Trecho da página ▸
_ _ _ _ _ _ _

Keiko Fujimori assume liderança com 50,118% dos votos | Foto: Raul Sifuentes/ Luis Robayo/ Getty Images

Eleições no Peru: Fujimori alcança vantagem sobre Sánchez e deve ser eleita presidente 

A candidata de direita alcançou 50,118% dos votos e abriu margem de 43.386 sobre o adversário, com apenas 40 mil cédulas restantes para apuração

A noite de terça-feira, 23, marcou uma virada no segundo turno das eleições presidenciais no Peru, com a conservadora Keiko Fujimori alcançando uma vantagem considerada insuperável sobre seu oponente. Com 50,118% dos votos, a filha do ex-presidente Alberto Fujimori está no caminho para assumir a presidência do país andino, mesmo diante da recusa do adversário Roberto Sánchez em reconhecer o resultado. 

De acordo com os dados mais recentes divulgados pela Oficina Nacional de Procesos Electorales (ONPE), a autoridade eleitoral peruana, a diferença entre os candidatos é de 43.386 votos, e restam apenas 40.213 cédulas a serem contabilizadas, o que torna matematicamente impossível uma reviravolta no placar.

Às 2h da madrugada desta quarta-feira, 24, Fujimori, do partido Fuerza Popular, somava 9.206.241 votos, enquanto Sánchez, da legenda Juntos por el Perú, registrava 9.162.855 votos, o que corresponde a 49,822% da preferência do eleitorado, com 99,859% das urnas já apuradas. 

Mesmo que o adversário de esquerda levasse todos os votos restantes, a candidata de direita seguiria à frente, consolidando sua quarta tentativa de chegar ao Palácio do Governo. A virada no placar ocorreu graças ao expressivo apoio de cidadãos peruanos residentes no exterior, onde Fujimori obteve impressionantes 63,206% dos votos, contrastando com a ligeira vantagem de Sánchez dentro do território nacional, onde ele lidera com 50,113%.

Em uma coletiva de imprensa realizada na terça-feira, Roberto Sánchez declarou que “há fraude em curso” no processo de contabilização dos votos e convocou seus apoiadores para novas marchas de protesto neste sábado, 27. “Acreditamos que houve manipulação da votação. Não reconheceremos o governo de Fujimori”, afirmou o candidato, que acusou a ONPE e a campanha adversária de supostas irregularidades nos votos depositados no exterior.

_ _ _ _ _ _ _

Informações extraídas ▸

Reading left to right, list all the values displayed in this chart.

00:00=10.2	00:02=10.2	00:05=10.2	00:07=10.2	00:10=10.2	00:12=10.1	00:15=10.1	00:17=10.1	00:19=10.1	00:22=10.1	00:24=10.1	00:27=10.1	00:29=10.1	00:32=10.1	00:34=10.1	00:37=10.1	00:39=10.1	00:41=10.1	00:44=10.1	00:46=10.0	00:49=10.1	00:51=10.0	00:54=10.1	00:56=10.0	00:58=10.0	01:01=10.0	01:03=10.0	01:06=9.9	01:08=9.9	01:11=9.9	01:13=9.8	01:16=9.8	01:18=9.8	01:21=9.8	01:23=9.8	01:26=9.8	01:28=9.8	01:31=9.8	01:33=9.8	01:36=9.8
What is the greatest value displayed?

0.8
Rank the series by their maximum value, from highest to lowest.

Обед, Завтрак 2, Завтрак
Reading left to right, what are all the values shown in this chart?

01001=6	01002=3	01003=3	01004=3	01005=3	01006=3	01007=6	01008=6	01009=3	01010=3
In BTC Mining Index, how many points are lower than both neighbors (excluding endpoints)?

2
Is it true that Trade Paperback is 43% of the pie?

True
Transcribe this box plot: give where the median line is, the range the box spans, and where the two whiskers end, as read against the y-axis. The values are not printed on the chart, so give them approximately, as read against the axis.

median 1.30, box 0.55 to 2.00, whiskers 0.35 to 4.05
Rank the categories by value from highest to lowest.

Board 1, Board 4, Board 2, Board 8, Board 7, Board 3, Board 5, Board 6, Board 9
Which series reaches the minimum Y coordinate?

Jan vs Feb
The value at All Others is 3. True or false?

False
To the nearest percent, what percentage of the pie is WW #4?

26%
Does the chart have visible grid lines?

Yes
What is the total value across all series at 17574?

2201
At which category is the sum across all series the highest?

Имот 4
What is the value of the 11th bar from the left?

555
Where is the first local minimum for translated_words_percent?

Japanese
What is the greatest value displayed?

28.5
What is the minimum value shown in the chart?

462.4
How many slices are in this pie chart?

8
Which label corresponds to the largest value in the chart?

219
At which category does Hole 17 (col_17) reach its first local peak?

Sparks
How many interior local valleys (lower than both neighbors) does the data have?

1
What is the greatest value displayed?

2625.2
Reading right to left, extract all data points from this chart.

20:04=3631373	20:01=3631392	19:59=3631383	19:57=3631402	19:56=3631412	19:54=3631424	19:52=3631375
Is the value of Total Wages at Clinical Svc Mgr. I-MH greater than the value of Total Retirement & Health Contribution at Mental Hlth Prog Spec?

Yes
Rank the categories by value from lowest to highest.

_ _ _ _ _ _ _

Detalhes da tarefa ▸ Transcreva, sem nenhuma alteração, o trecho da reportagem sobre as eleições no Peru que vai de “Às 2h da madrugada” até “urnas já apuradas.”, inclusive. Use somente a reportagem como fonte.

Resposta da tarefa ▸
Às 2h da madrugada desta quarta-feira, 24, Fujimori, do partido Fuerza Popular, somava 9.206.241 votos, enquanto Sánchez, da legenda Juntos por el Perú, registrava 9.162.855 votos, o que corresponde a 49,822% da preferência do eleitorado, com 99,859% das urnas já apuradas.